Items stored from a collection
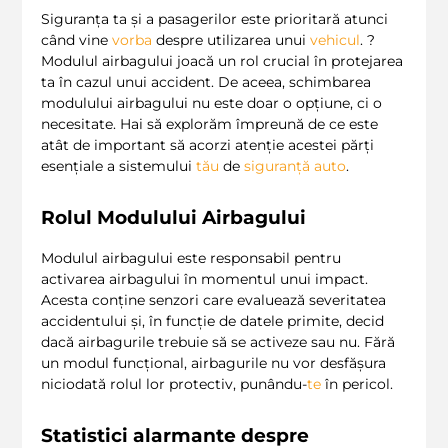
Siguranța ta și a pasagerilor este prioritară atunci
când vine
vorba
despre utilizarea unui
vehicul
. ?️
Modulul airbagului joacă un rol crucial în protejarea
ta în cazul unui accident. De aceea, schimbarea
modulului airbagului nu este doar o opțiune, ci o
necesitate. Hai să explorăm împreună de ce este
atât de important să acorzi atenție acestei părți
esențiale a sistemului
tău
de
siguranță auto
.
Rolul Modulului Airbagului
Modulul airbagului este responsabil pentru
activarea airbagului în momentul unui impact.
Acesta conține senzori care evaluează severitatea
accidentului și, în funcție de datele primite, decid
dacă airbagurile trebuie să se activeze sau nu. Fără
un modul funcțional, airbagurile nu vor desfășura
niciodată rolul lor protectiv, punându-
te
în pericol.
Statistici alarmante despre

Your goal: Write out the records again, swapping "senzori" for "detectori" and changing nothing else. Leave the pictures out.

Written response:
Siguranța ta și a pasagerilor este prioritară atunci
când vine
vorba
despre utilizarea unui
vehicul
. ?️
Modulul airbagului joacă un rol crucial în protejarea
ta în cazul unui accident. De aceea, schimbarea
modulului airbagului nu este doar o opțiune, ci o
necesitate. Hai să explorăm împreună de ce este
atât de important să acorzi atenție acestei părți
esențiale a sistemului
tău
de
siguranță auto
.
Rolul Modulului Airbagului
Modulul airbagului este responsabil pentru
activarea airbagului în momentul unui impact.
Acesta conține detectori care evaluează severitatea
accidentului și, în funcție de datele primite, decid
dacă airbagurile trebuie să se activeze sau nu. Fără
un modul funcțional, airbagurile nu vor desfășura
niciodată rolul lor protectiv, punându-
te
în pericol.
Statistici alarmante despre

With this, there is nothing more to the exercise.